George MacDonald, Lilith, 1895.
Thank you Dr. Demming for risking so much to expose the truth and save science from politically inspired manipulation and outright violation.
This article should be circulated through every educational institution in the world. Instead, it is at risk of being censored under the Rico act. Meanwhile, the general public is unaware of anything but the MSM spoonfed selection of politically correct information.
Rats! I misspelled his name too. 1K pardons, please.
Process control reveals that any system dominated by positive feedbacks will saturate. With respect to AGW, it means we either have runaway warming or a constant ice age. Geology tells us it is probable we have see two “Ice Ball” Earth’s – on ~2.4 billion years ago, the other ~600 million years ago. But Earth recovered both times due to plate tectonics and volcanic activities (ash as primary driver instead of CO2 concentration changes).
Geology also tells us the Earth has been as much as ~9C warmer in the past 400 million years. Yet, humanity as developed and flourished over the last 2 million years when Earth’s mean temperature has been -2/+4C from today climate. It is quite obvious Earth’s climate is not dominated by positive feedbacks. That’s the primary why the AGW sponsored models are constantly exerating the changes over the past 20 years.
It’s not rocket science, just science and common sense.
So blooming obvious that you wonder how people calling themselves scientists deny it. Follow the money rather than the science and observations.
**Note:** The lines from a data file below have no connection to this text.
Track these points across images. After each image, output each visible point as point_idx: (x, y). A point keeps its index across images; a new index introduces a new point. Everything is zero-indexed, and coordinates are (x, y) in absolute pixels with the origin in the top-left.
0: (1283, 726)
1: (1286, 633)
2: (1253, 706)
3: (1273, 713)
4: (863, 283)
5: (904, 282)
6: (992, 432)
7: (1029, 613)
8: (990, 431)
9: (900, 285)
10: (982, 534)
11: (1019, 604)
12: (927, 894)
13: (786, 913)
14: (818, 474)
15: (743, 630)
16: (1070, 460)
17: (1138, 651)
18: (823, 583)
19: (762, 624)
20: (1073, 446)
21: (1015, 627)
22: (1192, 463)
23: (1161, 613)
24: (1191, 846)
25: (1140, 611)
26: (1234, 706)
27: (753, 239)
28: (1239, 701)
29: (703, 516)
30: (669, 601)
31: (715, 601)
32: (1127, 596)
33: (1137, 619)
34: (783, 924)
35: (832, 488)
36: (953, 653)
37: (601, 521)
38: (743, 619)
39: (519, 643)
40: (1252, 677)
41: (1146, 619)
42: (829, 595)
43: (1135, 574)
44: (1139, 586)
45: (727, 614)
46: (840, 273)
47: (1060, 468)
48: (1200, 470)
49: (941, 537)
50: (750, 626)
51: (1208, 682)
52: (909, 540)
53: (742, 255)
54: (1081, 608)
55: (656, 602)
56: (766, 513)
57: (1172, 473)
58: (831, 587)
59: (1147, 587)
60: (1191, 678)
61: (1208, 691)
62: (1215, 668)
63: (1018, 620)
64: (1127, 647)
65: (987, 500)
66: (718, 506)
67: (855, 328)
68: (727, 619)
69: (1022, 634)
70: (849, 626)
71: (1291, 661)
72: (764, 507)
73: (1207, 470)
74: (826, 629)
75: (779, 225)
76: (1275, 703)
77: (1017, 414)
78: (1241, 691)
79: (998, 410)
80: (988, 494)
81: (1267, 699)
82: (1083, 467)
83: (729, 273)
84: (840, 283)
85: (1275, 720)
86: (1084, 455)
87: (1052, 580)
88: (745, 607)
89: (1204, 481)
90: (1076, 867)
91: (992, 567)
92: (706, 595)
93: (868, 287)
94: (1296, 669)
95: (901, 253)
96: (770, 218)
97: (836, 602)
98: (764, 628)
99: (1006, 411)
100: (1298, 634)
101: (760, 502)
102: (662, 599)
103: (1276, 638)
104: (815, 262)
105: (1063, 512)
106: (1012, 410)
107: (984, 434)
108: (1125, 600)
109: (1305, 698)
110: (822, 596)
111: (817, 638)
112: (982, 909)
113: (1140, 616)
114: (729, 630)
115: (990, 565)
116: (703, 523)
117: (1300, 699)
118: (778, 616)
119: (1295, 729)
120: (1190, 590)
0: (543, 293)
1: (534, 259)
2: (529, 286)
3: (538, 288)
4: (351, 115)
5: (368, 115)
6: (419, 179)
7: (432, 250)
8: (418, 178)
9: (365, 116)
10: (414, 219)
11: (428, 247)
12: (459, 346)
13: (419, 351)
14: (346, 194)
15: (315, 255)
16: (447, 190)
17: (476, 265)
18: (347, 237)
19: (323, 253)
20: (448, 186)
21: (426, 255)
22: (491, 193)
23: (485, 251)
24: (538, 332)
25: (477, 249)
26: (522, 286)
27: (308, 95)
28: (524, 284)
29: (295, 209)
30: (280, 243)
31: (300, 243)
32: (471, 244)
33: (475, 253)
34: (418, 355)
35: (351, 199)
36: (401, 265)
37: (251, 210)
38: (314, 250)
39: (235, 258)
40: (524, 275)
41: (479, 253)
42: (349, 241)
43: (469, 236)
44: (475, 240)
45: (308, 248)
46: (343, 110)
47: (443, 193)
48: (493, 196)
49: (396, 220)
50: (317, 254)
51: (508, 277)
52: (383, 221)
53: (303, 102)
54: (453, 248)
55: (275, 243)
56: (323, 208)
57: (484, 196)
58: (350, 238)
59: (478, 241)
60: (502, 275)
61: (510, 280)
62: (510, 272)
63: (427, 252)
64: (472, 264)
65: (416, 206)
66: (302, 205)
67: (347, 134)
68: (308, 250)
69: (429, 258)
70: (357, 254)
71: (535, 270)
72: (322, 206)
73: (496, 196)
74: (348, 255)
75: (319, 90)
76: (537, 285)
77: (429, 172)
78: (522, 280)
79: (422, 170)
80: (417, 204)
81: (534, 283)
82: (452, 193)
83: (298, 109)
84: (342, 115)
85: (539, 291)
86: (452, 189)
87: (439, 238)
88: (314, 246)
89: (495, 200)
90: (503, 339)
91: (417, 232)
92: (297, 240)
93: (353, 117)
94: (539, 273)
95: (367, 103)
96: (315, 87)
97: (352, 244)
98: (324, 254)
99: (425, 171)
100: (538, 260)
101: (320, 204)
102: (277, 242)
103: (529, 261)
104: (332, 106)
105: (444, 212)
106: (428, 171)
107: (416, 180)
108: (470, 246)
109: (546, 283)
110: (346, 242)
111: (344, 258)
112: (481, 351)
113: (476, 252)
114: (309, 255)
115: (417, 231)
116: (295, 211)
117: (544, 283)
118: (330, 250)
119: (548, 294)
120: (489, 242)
Looks like some members of Congress (R) thinks along the same lines – the science is uncertain and needs further investigation before more money is doled out:
http://www.cnsnews.com/news/article/patrick-goodenough/house-committee-drops-funding-state-department-climate-change
I hope they “stand firm” on this. I am also awaiting Inhofe’s move (Senate hearings) on the “homogenizers” in NOAA/GIS. He should get some results out before Paris in December.